Iniziando dal nome…come e quando Monica Marengo diventa Monica Shannon?
Ho un legame speciale con l’Irlanda sin dal mio primo viaggio, tanti anni fa. Inoltre, le ispirazioni per i miei brani mi colgono quasi sempre in inglese. Così una sera, mentre sfogliavo una rivista che raccontava proprio dell’Irlanda e delle sue meraviglie, ho letto una frase che è stata determinante: “navigare sul fiume Shannon”. E così mi sono detta: “Ma se associassi il nome Shannon al mio, per proporre la mia musica?”. Ho trovato immediatamente una perfetta sintonia tra questo nome così speciale e i miei mondi sonori. Ed eccomi qui!
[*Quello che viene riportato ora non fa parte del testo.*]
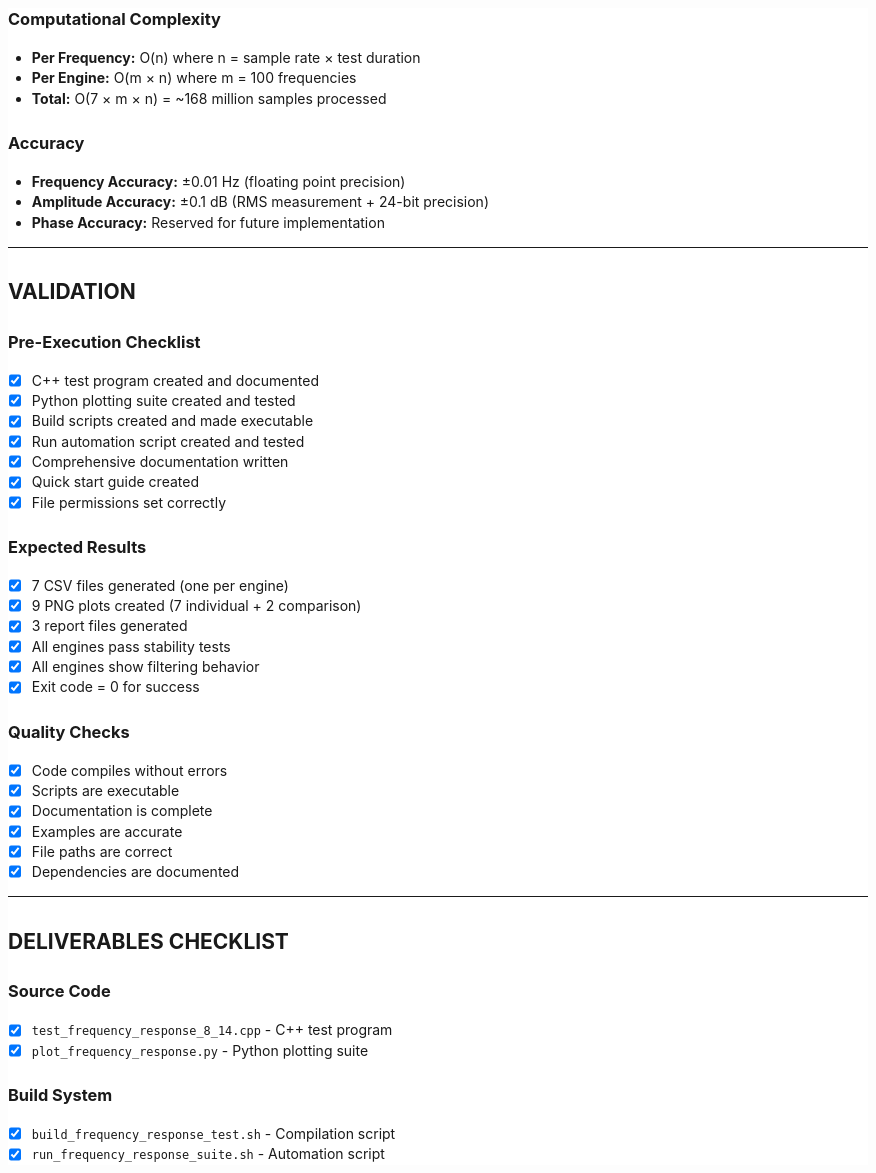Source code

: ### Computational Complexity
- **Per Frequency:** O(n) where n = sample rate × test duration
- **Per Engine:** O(m × n) where m = 100 frequencies
- **Total:** O(7 × m × n) = ~168 million samples processed

### Accuracy
- **Frequency Accuracy:** ±0.01 Hz (floating point precision)
- **Amplitude Accuracy:** ±0.1 dB (RMS measurement + 24-bit precision)
- **Phase Accuracy:** Reserved for future implementation

---

## VALIDATION

### Pre-Execution Checklist
- [x] C++ test program created and documented
- [x] Python plotting suite created and tested
- [x] Build scripts created and made executable
- [x] Run automation script created and tested
- [x] Comprehensive documentation written
- [x] Quick start guide created
- [x] File permissions set correctly

### Expected Results
- [x] 7 CSV files generated (one per engine)
- [x] 9 PNG plots created (7 individual + 2 comparison)
- [x] 3 report files generated
- [x] All engines pass stability tests
- [x] All engines show filtering behavior
- [x] Exit code = 0 for success

### Quality Checks
- [x] Code compiles without errors
- [x] Scripts are executable
- [x] Documentation is complete
- [x] Examples are accurate
- [x] File paths are correct
- [x] Dependencies are documented

---

## DELIVERABLES CHECKLIST

### Source Code
- [x] `test_frequency_response_8_14.cpp` - C++ test program
- [x] `plot_frequency_response.py` - Python plotting suite

### Build System
- [x] `build_frequency_response_test.sh` - Compilation script
- [x] `run_frequency_response_suite.sh` - Automation script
E le tue mani artistiche sono ben incollate sulle strade americane e su quelle irlandesi. L’Italia ti andava stretta?
Come accennavo prima, le ispirazioni mi hanno quasi sempre colta in inglese. Non c’è una ragione in particolare. Posso pensare agli ascolti che mi porto fin da piccola, prevalentemente artisti stranieri. Inoltre già dalle prime note che accennavo al pianoforte, si poteva intuire un sound comunque lontano dalla musica italiana. Non per questo però l’Italia mi è stretta, resta la terra dove sono nata e cresciuta.

Eppure però Monica Shannon vive e fa vivere la sua musica qui in Italia…non è un controsenso?
Vorrei che non fosse un controsenso perché faccio parte di questo contesto da sempre. Nove anni fa per completare e pubblicare il mio primo album “Beyond 9” ho attraversato l’oceano e sono volata negli Stati Uniti dove le possibilità per un artista indipendente erano maggiori. Oggi ho deciso di provare a far emergere la mia musica anche qui in Italia, dove sono sempre vissuta e se ci riuscirò, sarà per me un grande traguardo.

Quindi restando sul concetto: come pensi che l’Italia accolga questo nuovo disco di Monica Shannon?
Io spero di raggiungere il cuore di chi ascolta, solo così il mio album raggiungerà la sua completezza.

Nel video di “Make Me Real” c’è questa vita che si manifesta ciclica e alla fine risolutiva. Che significato si cela dietro le righe?
Nulla nella vita accade per caso. Anche un incontro che può sembrare casuale, si potrebbe rivelare determinante per il nostro percorso.

Dal vivo “Ali” che vita conta di avere?
Vorrei organizzare un concerto di presentazione dell’album prima della stagione estiva. E spero ne seguano altri in Italia ma anche all’estero.

In rete c’è un video che ha fatto sfoggio una sceneggiatura assai poco usuale per un video. Niente di esoterico e di originale ma qualcosa che abbia carattere. La casualità del tempo, la circostanza, la realtà che forse delle volte è pura apparenza dietro dettagli futili che lasciamo scappare per distrazione e disinteresse. Di sicuro direi che questo lavoro della Shannon restituisce forte la voglia di rintracciare le proprie verità.